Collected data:
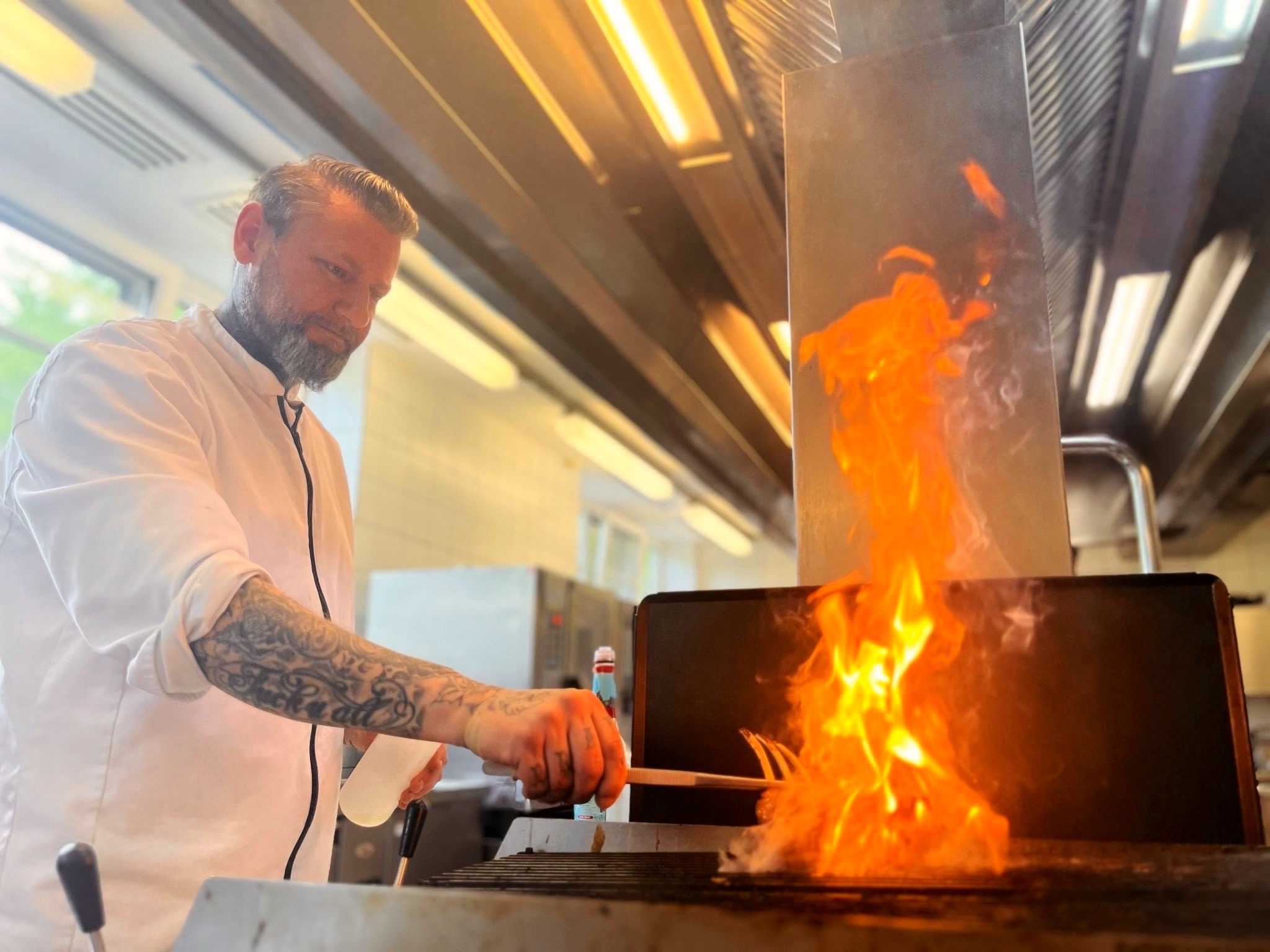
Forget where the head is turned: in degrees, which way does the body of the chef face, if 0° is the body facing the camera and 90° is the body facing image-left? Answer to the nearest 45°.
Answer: approximately 315°

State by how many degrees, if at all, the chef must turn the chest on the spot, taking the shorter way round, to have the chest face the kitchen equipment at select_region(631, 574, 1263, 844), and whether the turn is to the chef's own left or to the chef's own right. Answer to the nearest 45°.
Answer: approximately 45° to the chef's own left

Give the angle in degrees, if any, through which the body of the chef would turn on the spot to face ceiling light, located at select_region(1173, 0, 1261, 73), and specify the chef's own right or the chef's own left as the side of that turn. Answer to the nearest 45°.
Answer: approximately 45° to the chef's own left
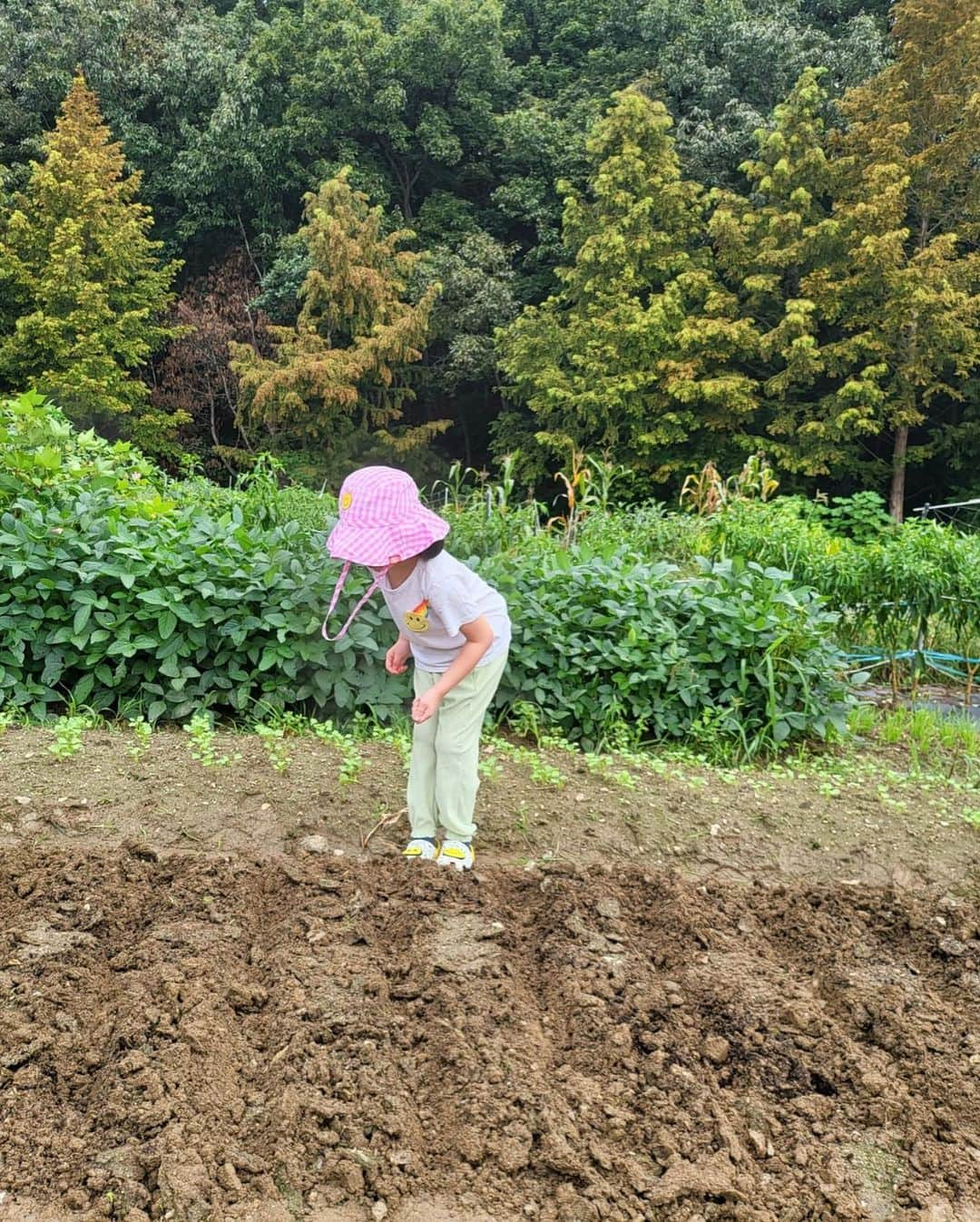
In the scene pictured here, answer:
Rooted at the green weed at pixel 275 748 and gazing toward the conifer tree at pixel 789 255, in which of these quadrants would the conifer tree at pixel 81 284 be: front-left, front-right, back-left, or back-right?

§ **TASK BRIEF**
Reproduce the rows from the line containing "In the scene" through the last line of the rows, inclusive.

§ **TASK SOLUTION**
In the scene pictured here, answer:
Rooted at the green weed at pixel 275 748 and gazing toward the conifer tree at pixel 789 255, in which of these quadrants would the conifer tree at pixel 81 284 be: front-left, front-right, back-left, or back-right?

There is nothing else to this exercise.